How far should employers go in monitoring their employees' electronic communications?
Houston Business Journal
Dan Krohn
Attorney
at Law
This is a question that is still being answered. In regards to employee e-mail, it is now pretty well established that employers can legally monitor employee e-mail. Though there have been exceptions, they are narrow and few. Employers should establish policies regarding the extent to which employee communication is monitored, base those policies on legitimate employer interests, and inform employees of the policies in writing. Of course, common courtesy still has its place. There will be personal e-mailings that once seen should be discreetly forgotten.
The more interesting question is the extent to which the law requires monitoring of employee e-mail. Laws prohibiting sexual, racial and other forms of employment discrimination place an affirmative duty on employers to prevent hostile work environments.
Though I am unaware of any case holding a hostile work environment to have been created by inappropriate e-mail alone, courts will admit relevant e-mail as damaging evidence in such cases. Furthermore, a policy of not monitoring e-mail could be deemed evidence of acquiescence in inappropriate behavior, especially after a complaint has been made.
Lastly, but importantly, in a labor union situation all bets are off. Monitoring employee e-mail which even informally addresses labor issues or union organization will likely be considered a violation of federal labor laws. In this context, a business owner should consult expert counsel immediately and train the employees accordingly.
D. C. Toedt
Shareholder
Arnold White & Durkee
To my mind, electronic-monitoring policies have to take worker dignity and privacy into account.
Personally, I think a company ought to engage in whatever lawful electronic monitoring it thinks will genuinely help run its business in a more competitive fashion. But a "Big Brother" attitude about doing monitoring for its own sake could easily backfire - a company might lose more productivity from low employee morale than it gains from the monitoring. And just imagine a plaintiff's lawyer arguing to a jury that the person in charge was acting like Homer Simpson's boss, Mr. Smither's, using electronic gadgets to snoop around in every corner of the company purely for amusement.
In any case, a company should seriously consider advising its employees in writing of the major types of electronic monitoring that it might do and also explaining briefly why it might do such monitoring.
(Getting too specific might not be a good idea, because an employee might later argue that the company had implicitly promised not to do any other kind of monitoring.
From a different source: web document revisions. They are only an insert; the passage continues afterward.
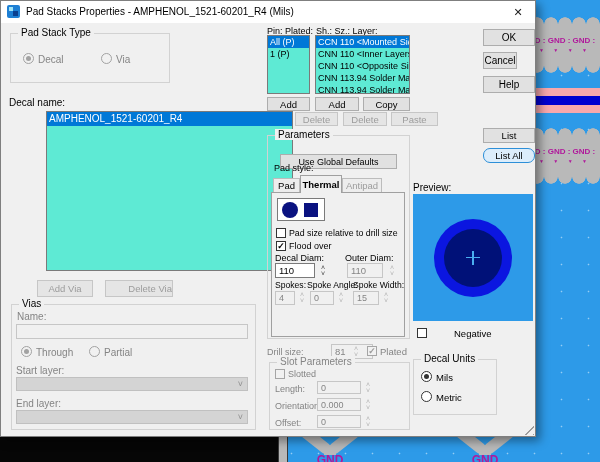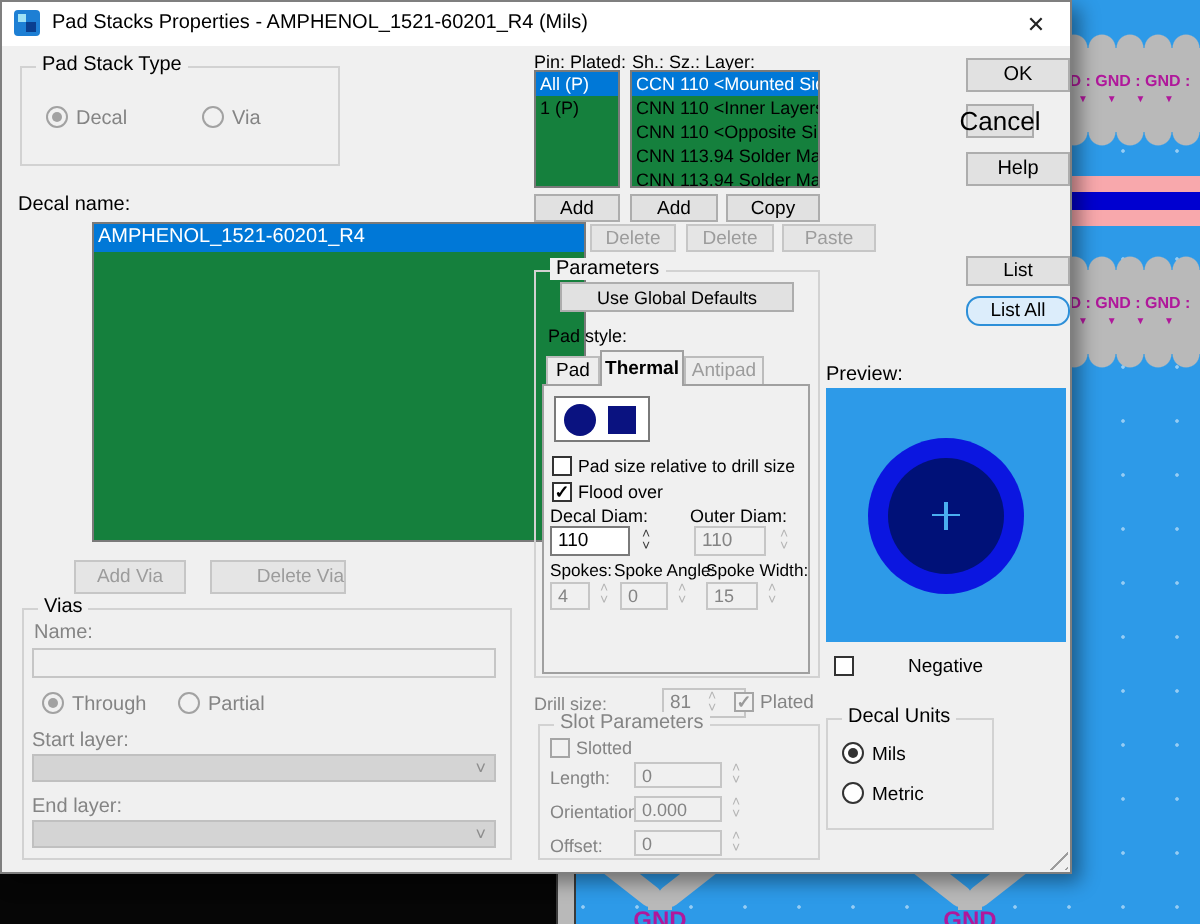--- a/index.html
+++ b/index.html
@@ -38,21 +38,21 @@
   
   .lbl{position:absolute;font-size:10px;color:#000;white-space:nowrap;}
   .lbl.sm{font-size:9px;}
   .lbl.dis{color:#848484;}
   .gbox{position:absolute;border:1px solid #d2d2d2;box-sizing:border-box;}
   .gb-lbl{position:absolute;top:-7px;left:7px;background:#f0f0f0;padding:0 3px;font-size:10px;color:#000;white-space:nowrap;}
   .gb-lbl.dis{color:#848484;}
   .btn{position:absolute;background:#e1e1e1;border:1px solid #adadad;box-sizing:border-box;display:flex;align-items:center;justify-content:center;font-size:9.5px;color:#000;cursor:pointer;}
   .btn.dis{color:#9c9c9c;border-color:#c6c6c6;background:#e5e5e5;margin-left:28px;}
   .btn.focused{background:#dcedfb;border-color:#2d8fd8;border-radius:7px;}
-  .list{position:absolute;background:#15803d;border:1px solid #7a7a7a;box-sizing:border-box;overflow:hidden;}
+  .list{position:absolute;background:#5eead4;border:1px solid #7a7a7a;box-sizing:border-box;overflow:hidden;}
   .lrow{height:12px;line-height:12px;padding-left:2px;font-size:9px;color:#000;white-space:nowrap;overflow:hidden;}
   .lrow.big{height:14px;line-height:14px;font-size:10px;}
   .lrow.sel{background:#0078d7;color:#fff;}
   .tfield{position:absolute;background:#fff;border:1px solid #7a7a7a;box-sizing:border-box;font-size:10px;color:#000;padding:0 3px;display:flex;align-items:center;}
   .tfield.dis{background:#f0f0f0;border-color:#c6c6c6;color:#848484;}
   .combo{position:absolute;background:#d4d4d4;border:1px solid #c0c0c0;box-sizing:border-box;}
   .combo .chev{position:absolute;right:4px;top:1px;font-size:9px;color:#8d8d8d;}
   .spin{position:absolute;width:10px;display:flex;flex-direction:column;align-items:center;justify-content:center;line-height:5px;}
   .spin i{font-style:normal;font-size:7px;color:#3f3f3f;height:6px;}
   .spin.dis i{color:#b5b5b5;}
@@ -186,21 +186,21 @@
     <div class="btn dis" style="left:314px;top:111px;width:44px;height:14px;">
         <span>Delete</span>
       </div>
     <div class="btn dis" style="left:362px;top:111px;width:47px;height:14px;">
         <span>Paste</span>
       </div>
 
     <div class="gbox" style="left:266px;top:134px;width:143px;height:204px;">
       <span class="gb-lbl">Parameters</span>
     </div>
-    <div class="btn" style="left:279px;top:140px;width:117px;height:15px;font-size:9px;text-align:right;">
+    <div class="btn" style="left:279px;top:153px;width:117px;height:15px;font-size:9px;text-align:right;">
         <span>Use Global Defaults</span>
       </div>
     <div class="lbl sm" style="left:273px;top:162px;">Pad style:</div>
 
     <div class="tab" style="left:272px;top:177px;width:27px;height:15px;">
         <span>Pad</span>
       </div>
     <div class="tab active" style="left:299px;top:174px;width:42px;height:18px;">
         <span>Thermal</span>
       </div>
@@ -280,21 +280,21 @@
     <div class="lbl dis" style="left:274px;top:417px;font-size:9px;">Offset:</div>
     <div class="tfield dis" style="left:316px;top:414px;width:44px;height:13px;font-size:9px;">0</div>
     <div class="spin dis" style="left:362px;top:414px;height:13px;">
         <i>˄</i>
         <i>˅</i>
       </div>
 
     <div class="btn" style="left:482px;top:28px;width:52px;height:17px;font-size:10px;">
         <span>OK</span>
       </div>
-    <div class="btn" style="left:482px;top:51px;width:34px;height:17px;font-size:13px;text-align:right;">
+    <div class="btn" style="left:482px;top:51px;width:34px;height:17px;font-size:10px;text-align:right;">
         <span>Cancel</span>
       </div>
     <div class="btn" style="left:482px;top:75px;width:52px;height:17px;font-size:10px;">
         <span>Help</span>
       </div>
     <div class="btn" style="left:482px;top:127px;width:52px;height:15px;">
         <span>List</span>
       </div>
     <div class="btn focused" style="left:482px;top:147px;width:52px;height:15px;">
         <span>List All</span>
Most companies will not want to be limited in that way.) The company should also try to limit its actual monitoring to what will help it pursue its legitimate business interests.
Mark
Thibodeaux
Computer Risk Management Practice
Arthur
Andersen
Few employers enjoy the thought of becoming "Big Brother," in today's litigious society. With concerns about sexual harassment, racial bias and insider trading, however, management has an obligation to do its best to make certain that inappropriate or illegal activities do not occur.
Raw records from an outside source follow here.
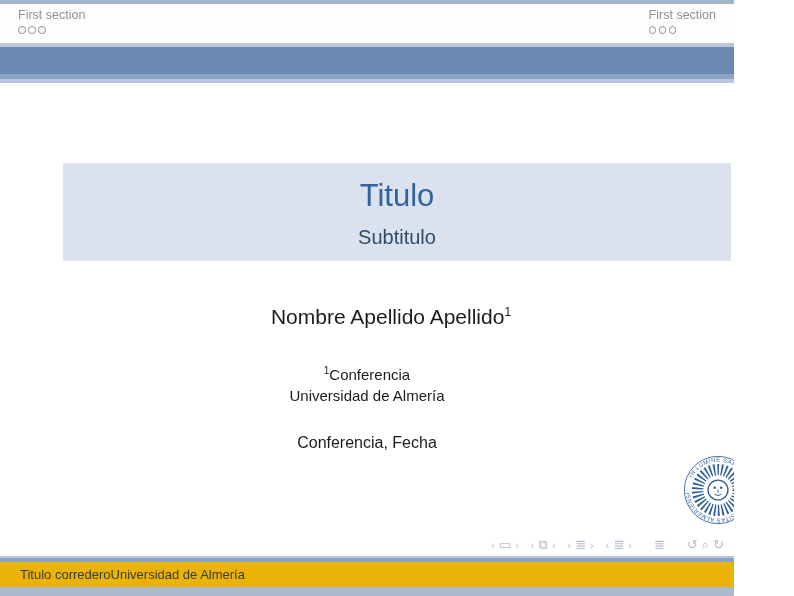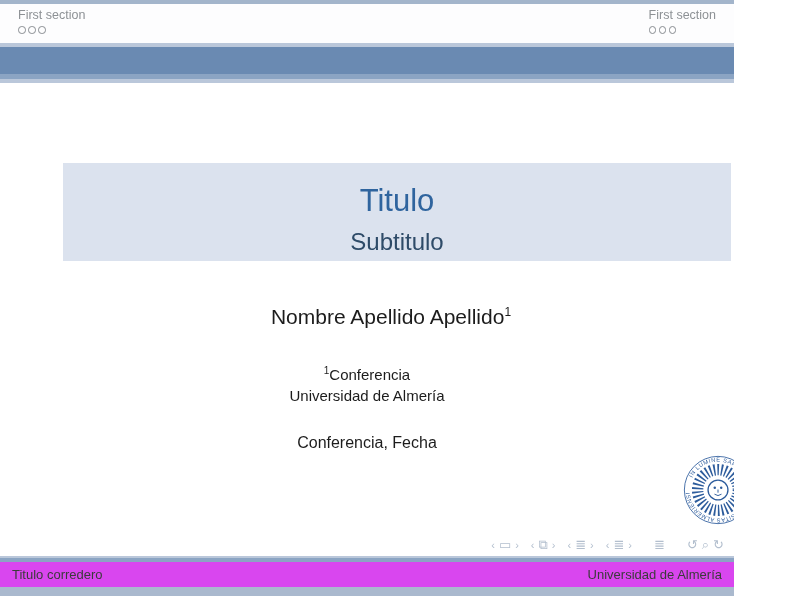--- a/index.html
+++ b/index.html
@@ -17,22 +17,22 @@
   .section-block.left{left:18px;}
   .section-block.right{right:18px;}
   .section-label{font-size:12.5px;color:#8d9195;line-height:15px;white-space:nowrap;}
   .dots{display:flex;gap:2.5px;margin-top:3px;}
   .dot{width:5.5px;height:5.5px;border:1.2px solid #888c91;border-radius:50%;background:transparent;}
   
   .title-box{
     position:absolute;left:63px;top:163px;width:668px;height:98px;
     background:#dbe2ee;text-align:center;
   }
-  .title-main{margin-top:18px;font-size:31px;line-height:40px;color:#2f649e;font-weight:400;}
-  .title-sub{margin-top:6px;font-size:24px;line-height:30px;color:#2e4b68;font-weight:400;}
+  .title-main{margin-top:13px;font-size:31px;line-height:40px;color:#2f649e;font-weight:400;}
+  .title-sub{margin-top:6px;font-size:20px;line-height:30px;color:#2e4b68;font-weight:400;}
   
   .author-line{position:absolute;left:0;top:299px;width:100%;text-align:center;
     font-size:21px;color:#1c1c1c;line-height:26px;padding-left:24px;}
   .author-line sup{font-size:12px;}
   .institute-block{position:absolute;left:0;top:360px;width:100%;text-align:center;
     font-size:15px;color:#1c1c1c;line-height:21px;}
   .institute-block sup{font-size:10px;}
   .date-line{position:absolute;left:0;top:430px;width:100%;text-align:center;
     font-size:16px;color:#1c1c1c;line-height:26px;}
   
@@ -43,22 +43,22 @@
     color:#b3bfce;user-select:none;
   }
   .nav-group{display:flex;align-items:center;gap:4px;margin-left:12px;}
   .nav-group.gap-big{margin-left:22px;}
   .nav-arrow{font-size:11px;line-height:14px;cursor:pointer;}
   .nav-ico{font-size:13px;line-height:14px;cursor:pointer;}
   
   .footer{position:absolute;left:0;bottom:0;width:100%;}
   .f-line1{height:2px;background:#bac7da;}
   .f-line2{height:4px;background:#8ba4c3;}
-  .f-white{height:25px;background:#d946ef;display:flex;justify-content:space-between;
-    align-items:center;padding:0 12px;box-sizing:border-box;}
+  .f-white{height:25px;background:#eab308;display:flex;
+    align-items:center;padding:0 20px;box-sizing:border-box;}
   .f-white span{font-size:13px;color:#3b3b3b;line-height:25px;}
   .f-bottom{height:9px;background:#aab9ce;}
 </style>
 </head>
 <body>
 
 <div class="slide">
 
   <div class="bar-top"></div>
   <div class="head-white">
The need to prevent illegal or potentially damaging communication has always been there, even when telephone was the major means of communication. The big difference with today's electronic of communication is that it leaves an evidence trail. Management should exercise reasonable controls to protect shareholders, and monitoring communications is another part of that responsibility.
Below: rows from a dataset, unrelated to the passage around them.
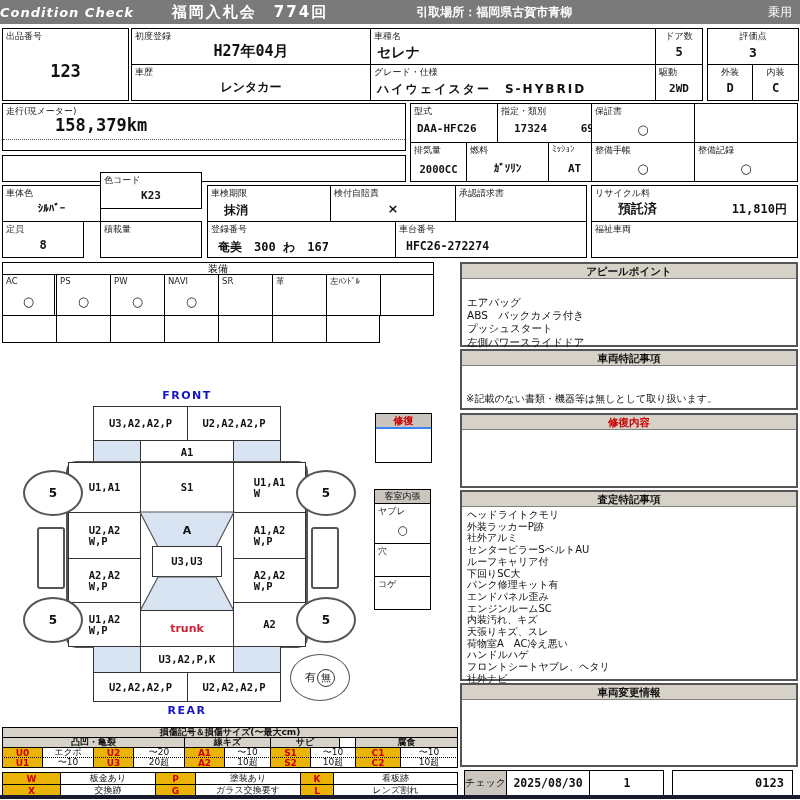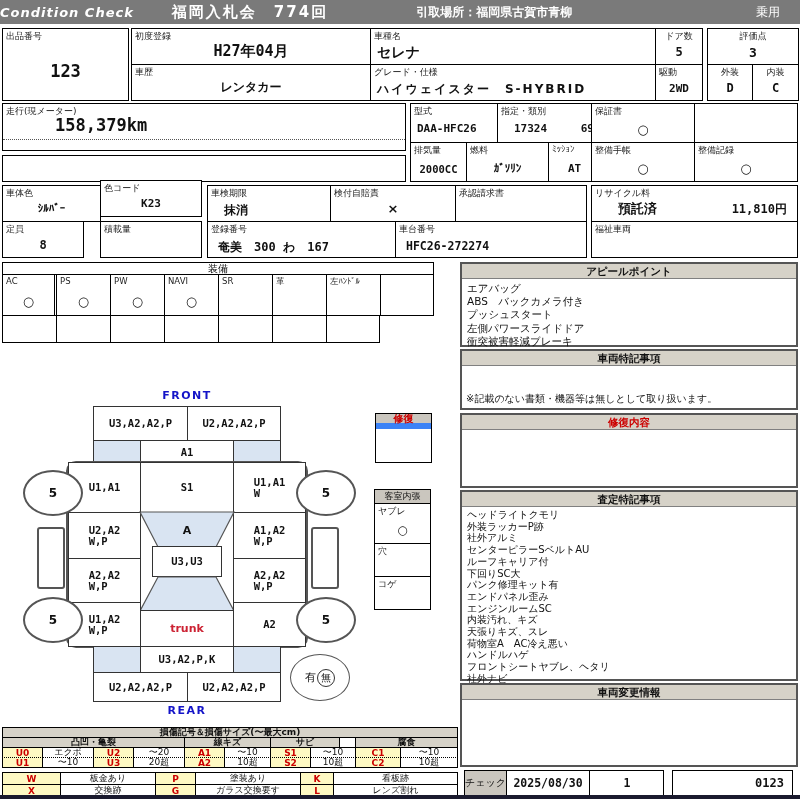--- a/index.html
+++ b/index.html
@@ -9,42 +9,42 @@
   .bx{position:absolute;box-sizing:border-box;border:1px solid #000;background:#fff;}
   .lbl{position:absolute;top:1px;left:3px;font-size:9px;color:#222;white-space:nowrap;}
   .lblc{position:absolute;top:1px;left:0;right:0;text-align:center;font-size:9px;color:#222;}
   .cen{display:flex;align-items:center;justify-content:center;}
   .val{font-weight:bold;font-family:"DejaVu Sans Mono","DejaVu Sans",monospace;}
   .fill{position:absolute;box-sizing:border-box;}
   .hdr{background:#7a7a7a;color:#fff;display:flex;align-items:center;}
   .brand{font-style:italic;font-weight:bold;font-size:13px;letter-spacing:1px;white-space:nowrap;}
   .hdr-title{font-size:15px;font-weight:bold;margin-left:38px;letter-spacing:2px;white-space:nowrap;}
   .hdr-pickup{font-size:12px;font-weight:bold;margin-left:88px;white-space:nowrap;}
-  .hdr-type{font-size:12px;margin-left:auto;margin-right:20px;}
+  .hdr-type{font-size:12px;margin-left:auto;margin-right:8px;}
   .panel{position:absolute;box-sizing:border-box;border:2px solid #555;background:#fff;}
   .tbar{height:14px;background:#d6d2c8;border-bottom:1px solid #808080;text-align:center;
         font-weight:bold;font-size:10.5px;line-height:14px;color:#111;}
   .tbar.red{color:#cc0000;}
-  .plines{padding:3px 5px;font-size:10.5px;line-height:13.2px;}
+  .plines{padding:17px 5px;font-size:10.5px;line-height:13.2px;}
   .alines{padding:2px 5px;font-size:10px;line-height:11.7px;}
   .dc{position:absolute;box-sizing:border-box;border:1px solid #333;background:#fff;
       display:flex;align-items:center;justify-content:center;
       font-family:"DejaVu Sans Mono","DejaVu Sans",monospace;font-weight:bold;
       font-size:10.5px;line-height:11px;color:#111;}
   .dc .dl{text-align:left;}
   .blue{background:#d9e4f2;}
   .wheel{position:absolute;box-sizing:border-box;border:2px solid #555;border-radius:50%;background:#fff;
          display:flex;align-items:center;justify-content:center;font-weight:bold;font-size:12px;}
   .sill{position:absolute;box-sizing:border-box;border:2px solid #555;border-radius:3px;background:#fff;}
   .dirlbl{color:#1414c8;font-weight:bold;font-size:11px;letter-spacing:1.5px;text-align:center;}
   .circ{font-size:13px;font-weight:bold;}
   .gray{background:#cac6be;}
   .lg-cell{position:absolute;box-sizing:border-box;border:1px solid #000;font-size:9px;
            display:flex;align-items:center;justify-content:center;background:#fff;white-space:nowrap;}
-  .lg-code{background:#fef9c3;color:#cc0000;font-weight:bold;}
+  .lg-code{background:#eab308;color:#cc0000;font-weight:bold;}
   .lg-head{background:#d6d2c8;font-weight:bold;}
   .spare-circle{box-sizing:border-box;border:1.5px solid #333;border-radius:50%;width:18px;height:18px;
                 display:inline-flex;align-items:center;justify-content:center;font-size:10px;}
 </style>
 </head>
 <body>
 
 <div class="page">
 
   <div class="hdr abs" style="left:0;top:0;width:800px;height:24px">
@@ -139,21 +139,21 @@
   </div>
   <div class="bx" style="left:694px;top:142px;width:104px;height:40px">
     <span class="lbl">整備記録</span>
     <div class="fill cen circ" style="inset:12px 0 0 0">○</div>
   </div>
 
   <div class="bx" style="left:2px;top:185px;width:99px;height:37px">
     <span class="lbl">車体色</span>
     <div class="fill cen" style="inset:10px 0 0 0;font-size:11px;font-weight:bold">ｼﾙﾊﾞｰ</div>
   </div>
-  <div class="bx" style="left:100px;top:180px;width:102px;height:37px">
+  <div class="bx" style="left:100px;top:172px;width:102px;height:37px">
     <span class="lbl">色コード</span>
     <div class="fill cen val" style="inset:10px 0 0 0;font-size:11px">K23</div>
   </div>
   <div class="bx" style="left:2px;top:221px;width:82px;height:37px">
     <span class="lbl">定員</span>
     <div class="fill cen val" style="inset:10px 0 0 0;font-size:12px">8</div>
   </div>
   <div class="bx" style="left:100px;top:221px;width:102px;height:37px">
     <span class="lbl">積載量</span>
   </div>
@@ -390,21 +390,21 @@
 
   <div class="sill" style="left:37px;top:527px;width:28px;height:62px"></div>
   <div class="sill" style="left:311px;top:527px;width:28px;height:62px"></div>
 
   <div class="abs cen" style="left:290px;top:654px;width:60px;height:47px;border:1.5px solid #555;border-radius:50%;background:#fff;gap:1px">
     <span style="font-size:11px">有</span>
     <span class="spare-circle">無</span>
   </div>
 
   <div class="bx" style="left:375px;top:413px;width:57px;height:50px">
-    <div class="fill cen gray" style="left:0;right:0;top:0;height:15px;border-bottom:6px solid #3b82f6;color:#cc0000;font-weight:bold;font-size:10px">修復</div>
+    <div class="fill cen gray" style="left:0;right:0;top:0;height:15px;border-bottom:2px solid #3b82f6;color:#cc0000;font-weight:bold;font-size:10px">修復</div>
   </div>
 
   <div class="bx" style="left:374px;top:489px;width:57px;height:121px">
     <div class="fill cen gray" style="left:0;right:0;top:0;height:14px;border-bottom:1px solid #000;font-size:9px">客室内張</div>
     <div class="fill" style="left:0;right:0;top:14px;height:40px;border-bottom:1px solid #000">
       <span class="lbl" style="font-size:9px">ヤブレ</span>
       <div class="fill cen circ" style="inset:12px 0 0 0;font-size:12px">○</div>
     </div>
     <div class="fill" style="left:0;right:0;top:54px;height:33px;border-bottom:1px solid #000">
       <span class="lbl" style="font-size:9px">穴</span>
Employers are well within their rights to do this because the equipment is theirs and employees are using it on company time.
Still, companies have to achieve a delicate balance. If their monitoring policies are too intrusive, they run the risk of alienating and losing their best and brightest people. Employers should establish a policy that prevents potentially damaging communications, while allowing enough leeway for people to conduct a free flow of business.
One way to prevent excessive personal use of communications or inappropriate use of the technology is to create firewalls. This technology can keep the "good guys" in. At the same time, it keeps the "bad guys" out of the company network. Also, more parents are using filters that can keep children from going to inappropriate Internet sites and this same type of technology can be used by employers. The difficulty with filters is that new Web sites are added hourly, so it is difficult to create a filter that catches everything.
I advise employers who are concerned they will lose productivity because of Internet access and e-mail to take a fairly open attitude at first, until they see that productivity suffers.
Although a company that is too open can expose itself to litigation, that alone does not justify locking out employees from the electronic communications technology that can dramatically increase their productivity and speed. Like any new toy, new communications technology is exciting at first and invites curiosity. Once the novelty has worn off, employees are less interested in sending jokes and animated greeting cards and more likely to settle down and focus on getting the job done.
As these methods of communication become more routine, they are less likely to be abused. At the same time, employers will feel more comfortable establishing a balanced program to monitor employees without shutting down creativity and communication.
Edward M. Roche, Ph.D.
Vice President
The Concours Group, Kingwood
On a technical level, employers should be considered to own messages and other information created on their own infrastructure within the company. Monitoring is permitted in order to prevent criminal activity, such as stealing, or socially intolerable (and also illegal) activities such as racist, sexist, pornographic or other activities that, if discovered, would be detrimental to the enterprise.
This right for the enterprise, however, is far from absolute. Monitoring of communications in order to interfere with unionization or some other exercises of legal rights will get a company in conflict with the law.
It is rarely the case that the information technology department wishes to play the role of "big brother," but some companies have been forced to coordinate between IT and human resources in order to prevent employees using the Internet from their work place to access pornographic or Nazi Web sites.
Whenever an employee sends e-mail or posts information to external bulletin boards it should be realized that the company's name goes with the message. As a result, the enterprise has a right to ensure its interests in the public eye are not harmed by such activities.
Richard R. Brann
Partner
Baker & Botts LLP - Houston
Employers should not monitor employees' electronic communications at all without first having a written policy clearly notifying employees that the employer's electronic communications system is subject to monitoring at any time, without notice, at the employer's sole discretion. Employers who make extensive use of electronic communications systems without the protection of a good policy on the subject are looking for trouble.
Monitoring electronic communications, especially e-mail, is generally legal so long as workers are on clear notice that the communications may be monitored. Frankly, the safest course is to get every employee's signed, written consent. The goal is to disabuse employees of any expectation of privacy when using the equipment. Advance written consent will normally protect employers from liability when monitoring occurs.
Telephone monitoring is a more troublesome subject than e-mail, because most workers can credibly claim that they reasonably expected privacy when making personal calls form their desk. Most employers use monitoring systems only on an "as needed" basis. For example, when the employer has reason to believe than an employee may be abusing the use of the systems by reading and distributing inappropriate or offensive material.
Prohibiting all personal use of these systems is unrealistic. A more workable policy would allow personal use of electronic communications equipment as long as it does not interfere with the employee's work or disturb or offend other employees. The policy may also prohibit use of the equipment for a second employer's benefit or to send any harassing, discriminatory, or offensive material. The employer may then monitor communications on the system when there is a reason to believe the worker is violating the policy.